The overshoot came from a different place: the rollback.
Take 2: INCR with rollback on failure
I added rollback logic because sometimes the send itself failed (SMTP rejection), and I didn't want a failed send to count against quota:
async function tryConsume(userId: string) {
const count = await redis.incr(`quota:${userId}`);
if (count > 100) {
await redis.decr(`quota:${userId}`); // ← the bug lives here
return false;
}
return true;
}Imagine a worker dies between the INCR and the DECR. The counter sticks at 101 even though no email was sent. Or two workers DECR concurrently for the same key: INCR → 101 → 102 → DECR → 101 → DECR → 100. Now the counter says 100 but only 1 email actually went out.

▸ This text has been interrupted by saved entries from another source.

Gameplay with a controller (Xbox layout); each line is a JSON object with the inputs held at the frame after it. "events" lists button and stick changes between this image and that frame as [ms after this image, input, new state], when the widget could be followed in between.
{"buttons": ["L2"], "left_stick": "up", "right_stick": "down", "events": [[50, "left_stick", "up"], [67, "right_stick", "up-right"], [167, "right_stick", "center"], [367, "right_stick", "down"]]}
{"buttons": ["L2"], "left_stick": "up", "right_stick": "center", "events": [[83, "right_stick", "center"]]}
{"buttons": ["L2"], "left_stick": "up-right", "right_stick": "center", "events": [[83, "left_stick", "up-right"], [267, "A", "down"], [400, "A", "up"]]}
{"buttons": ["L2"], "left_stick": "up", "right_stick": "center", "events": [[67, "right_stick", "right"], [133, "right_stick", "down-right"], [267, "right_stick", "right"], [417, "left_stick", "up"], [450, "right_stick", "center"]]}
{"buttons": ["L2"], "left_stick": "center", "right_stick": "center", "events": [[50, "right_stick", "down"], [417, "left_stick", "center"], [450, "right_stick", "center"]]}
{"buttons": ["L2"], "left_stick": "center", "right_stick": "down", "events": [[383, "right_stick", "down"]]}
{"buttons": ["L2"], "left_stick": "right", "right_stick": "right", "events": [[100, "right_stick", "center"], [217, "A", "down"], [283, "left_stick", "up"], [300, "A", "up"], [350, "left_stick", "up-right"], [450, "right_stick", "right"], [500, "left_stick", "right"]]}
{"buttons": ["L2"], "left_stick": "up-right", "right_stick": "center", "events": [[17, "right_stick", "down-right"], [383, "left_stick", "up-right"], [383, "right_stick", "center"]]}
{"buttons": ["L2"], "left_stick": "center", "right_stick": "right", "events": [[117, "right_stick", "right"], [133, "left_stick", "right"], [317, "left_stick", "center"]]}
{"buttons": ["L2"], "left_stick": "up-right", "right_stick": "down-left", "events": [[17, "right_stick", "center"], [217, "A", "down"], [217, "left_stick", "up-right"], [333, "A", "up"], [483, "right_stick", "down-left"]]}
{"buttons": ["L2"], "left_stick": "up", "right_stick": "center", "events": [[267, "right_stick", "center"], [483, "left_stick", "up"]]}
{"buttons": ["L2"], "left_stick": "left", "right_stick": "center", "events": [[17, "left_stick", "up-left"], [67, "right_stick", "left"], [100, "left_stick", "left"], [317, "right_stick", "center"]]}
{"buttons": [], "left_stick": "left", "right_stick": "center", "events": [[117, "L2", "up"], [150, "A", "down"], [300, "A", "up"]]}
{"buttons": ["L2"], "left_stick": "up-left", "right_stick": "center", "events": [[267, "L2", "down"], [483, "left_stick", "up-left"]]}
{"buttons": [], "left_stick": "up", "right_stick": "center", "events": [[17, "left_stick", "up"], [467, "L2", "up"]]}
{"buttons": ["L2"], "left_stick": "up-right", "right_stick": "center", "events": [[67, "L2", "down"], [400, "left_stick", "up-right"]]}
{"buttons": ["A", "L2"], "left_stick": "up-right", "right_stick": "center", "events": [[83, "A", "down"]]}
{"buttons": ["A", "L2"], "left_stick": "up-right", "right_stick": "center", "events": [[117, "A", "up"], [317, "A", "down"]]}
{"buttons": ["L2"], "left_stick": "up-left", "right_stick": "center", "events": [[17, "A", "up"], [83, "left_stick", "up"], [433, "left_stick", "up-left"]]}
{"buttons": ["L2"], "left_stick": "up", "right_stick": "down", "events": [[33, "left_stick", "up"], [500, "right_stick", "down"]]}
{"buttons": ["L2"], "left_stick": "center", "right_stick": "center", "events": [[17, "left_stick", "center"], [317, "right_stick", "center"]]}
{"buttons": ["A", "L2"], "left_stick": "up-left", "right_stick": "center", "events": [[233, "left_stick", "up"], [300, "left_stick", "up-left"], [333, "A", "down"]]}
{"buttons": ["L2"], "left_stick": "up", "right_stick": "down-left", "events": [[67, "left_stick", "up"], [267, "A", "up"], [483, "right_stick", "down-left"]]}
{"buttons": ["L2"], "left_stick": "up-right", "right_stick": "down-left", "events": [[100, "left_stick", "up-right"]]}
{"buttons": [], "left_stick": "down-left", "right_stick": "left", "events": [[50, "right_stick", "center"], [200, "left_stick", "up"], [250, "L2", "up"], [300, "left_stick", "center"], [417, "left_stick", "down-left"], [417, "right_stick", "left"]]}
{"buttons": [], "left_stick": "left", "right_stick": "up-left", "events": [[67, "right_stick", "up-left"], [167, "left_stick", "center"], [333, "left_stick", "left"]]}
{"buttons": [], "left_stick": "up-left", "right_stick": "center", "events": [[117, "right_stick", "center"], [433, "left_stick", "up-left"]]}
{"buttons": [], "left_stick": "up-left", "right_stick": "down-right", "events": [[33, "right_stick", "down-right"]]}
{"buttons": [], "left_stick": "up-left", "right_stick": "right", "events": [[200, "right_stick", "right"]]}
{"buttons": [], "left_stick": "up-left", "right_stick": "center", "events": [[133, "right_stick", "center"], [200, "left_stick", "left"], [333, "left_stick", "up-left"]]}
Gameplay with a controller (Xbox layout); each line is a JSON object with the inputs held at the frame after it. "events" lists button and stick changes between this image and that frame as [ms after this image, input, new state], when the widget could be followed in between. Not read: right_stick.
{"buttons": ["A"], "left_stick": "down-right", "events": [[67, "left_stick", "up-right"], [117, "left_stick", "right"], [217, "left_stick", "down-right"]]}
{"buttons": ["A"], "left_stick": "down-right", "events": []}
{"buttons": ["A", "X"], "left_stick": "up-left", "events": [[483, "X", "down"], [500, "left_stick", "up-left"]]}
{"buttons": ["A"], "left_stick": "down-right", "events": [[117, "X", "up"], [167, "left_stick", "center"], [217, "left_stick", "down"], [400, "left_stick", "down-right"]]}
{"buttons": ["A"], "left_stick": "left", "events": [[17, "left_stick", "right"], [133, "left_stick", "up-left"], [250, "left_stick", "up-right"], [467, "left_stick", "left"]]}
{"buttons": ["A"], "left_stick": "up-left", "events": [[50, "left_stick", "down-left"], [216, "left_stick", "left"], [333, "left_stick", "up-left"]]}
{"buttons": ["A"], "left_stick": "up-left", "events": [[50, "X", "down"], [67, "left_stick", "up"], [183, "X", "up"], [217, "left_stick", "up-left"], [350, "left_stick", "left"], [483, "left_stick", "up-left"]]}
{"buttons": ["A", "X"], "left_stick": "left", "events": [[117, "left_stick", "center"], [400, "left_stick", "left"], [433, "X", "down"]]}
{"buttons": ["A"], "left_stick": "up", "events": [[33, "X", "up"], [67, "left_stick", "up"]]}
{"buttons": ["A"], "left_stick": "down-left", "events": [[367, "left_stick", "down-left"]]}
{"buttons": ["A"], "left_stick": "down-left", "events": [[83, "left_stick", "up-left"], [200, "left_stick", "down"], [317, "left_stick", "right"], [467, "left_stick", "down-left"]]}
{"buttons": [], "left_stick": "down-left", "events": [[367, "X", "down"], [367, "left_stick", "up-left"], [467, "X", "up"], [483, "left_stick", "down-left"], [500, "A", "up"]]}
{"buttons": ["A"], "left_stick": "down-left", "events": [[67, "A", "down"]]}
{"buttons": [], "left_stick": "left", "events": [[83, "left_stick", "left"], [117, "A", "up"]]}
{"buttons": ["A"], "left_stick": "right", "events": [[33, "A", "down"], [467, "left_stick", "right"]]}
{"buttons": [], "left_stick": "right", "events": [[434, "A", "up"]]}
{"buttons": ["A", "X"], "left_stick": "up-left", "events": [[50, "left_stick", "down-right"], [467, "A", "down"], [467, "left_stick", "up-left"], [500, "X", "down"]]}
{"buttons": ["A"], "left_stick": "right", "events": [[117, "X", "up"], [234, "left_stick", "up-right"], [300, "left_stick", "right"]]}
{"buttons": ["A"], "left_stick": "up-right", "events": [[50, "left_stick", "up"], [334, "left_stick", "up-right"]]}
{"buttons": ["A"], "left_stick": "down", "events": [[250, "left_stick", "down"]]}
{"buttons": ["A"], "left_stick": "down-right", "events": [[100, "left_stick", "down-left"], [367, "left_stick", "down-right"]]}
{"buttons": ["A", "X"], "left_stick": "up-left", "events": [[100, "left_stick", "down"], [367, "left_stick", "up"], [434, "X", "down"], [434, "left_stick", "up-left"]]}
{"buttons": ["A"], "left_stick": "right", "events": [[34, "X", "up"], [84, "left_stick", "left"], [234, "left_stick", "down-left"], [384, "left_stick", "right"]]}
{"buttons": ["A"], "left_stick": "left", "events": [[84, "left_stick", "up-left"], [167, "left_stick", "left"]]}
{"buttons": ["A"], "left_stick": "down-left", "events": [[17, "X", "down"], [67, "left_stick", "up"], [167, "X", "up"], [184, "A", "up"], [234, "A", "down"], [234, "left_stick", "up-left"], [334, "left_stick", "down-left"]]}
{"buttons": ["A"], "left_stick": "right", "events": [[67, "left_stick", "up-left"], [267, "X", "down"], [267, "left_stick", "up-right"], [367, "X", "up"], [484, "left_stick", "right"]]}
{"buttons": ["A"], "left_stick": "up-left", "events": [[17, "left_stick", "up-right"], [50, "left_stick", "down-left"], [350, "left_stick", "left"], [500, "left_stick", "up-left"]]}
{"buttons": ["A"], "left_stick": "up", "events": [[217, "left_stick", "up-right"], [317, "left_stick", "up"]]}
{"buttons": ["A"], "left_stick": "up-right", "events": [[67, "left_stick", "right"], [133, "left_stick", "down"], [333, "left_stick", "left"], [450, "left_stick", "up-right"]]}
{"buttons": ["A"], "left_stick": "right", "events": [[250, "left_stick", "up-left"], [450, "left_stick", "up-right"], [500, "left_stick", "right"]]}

The fundamental problem: check-and-increment is two operations. Anything you do between them is a race.
Take 3: Lua
Redis ships with EVAL, which runs a Lua script atomically. The whole script executes as one operation. No interleaving.
const consumeScript = `
local key = KEYS[1]
local limit = tonumber(ARGV[1])
local ttl = tonumber(ARGV[2])
local current = tonumber(redis.call('GET', key) or '0')
if current >= limit then
return 0
end
redis.call('INCR', key)
if current == 0 then
redis.call('EXPIRE', key, ttl)
end
return 1
`;
async function tryConsume(userId: string) {
const allowed = await redis.eval(
consumeScript,
1, // KEYS count
`quota:${userId}`, // KEYS[1]
"100", // ARGV[1]
"3600" // ARGV[2]
);
return allowed === 1;
}Read, check, increment. All inside one atomic Lua call. Concurrent workers can't interleave because Redis runs the script start-to-finish before doing anything else for any client.
What I should have done first
I should have written the test case before writing the production code. Two workers, same user, both calling tryConsume from Promise.all. The race would have shown up the first time. Instead I shipped, monitored, got pinged, and rebuilt twice.
There's a version of me that would have shipped take 1, hit the bug, switched to take 2, hit the second bug, and ended up writing this post anyway. I just hope you can skip a step.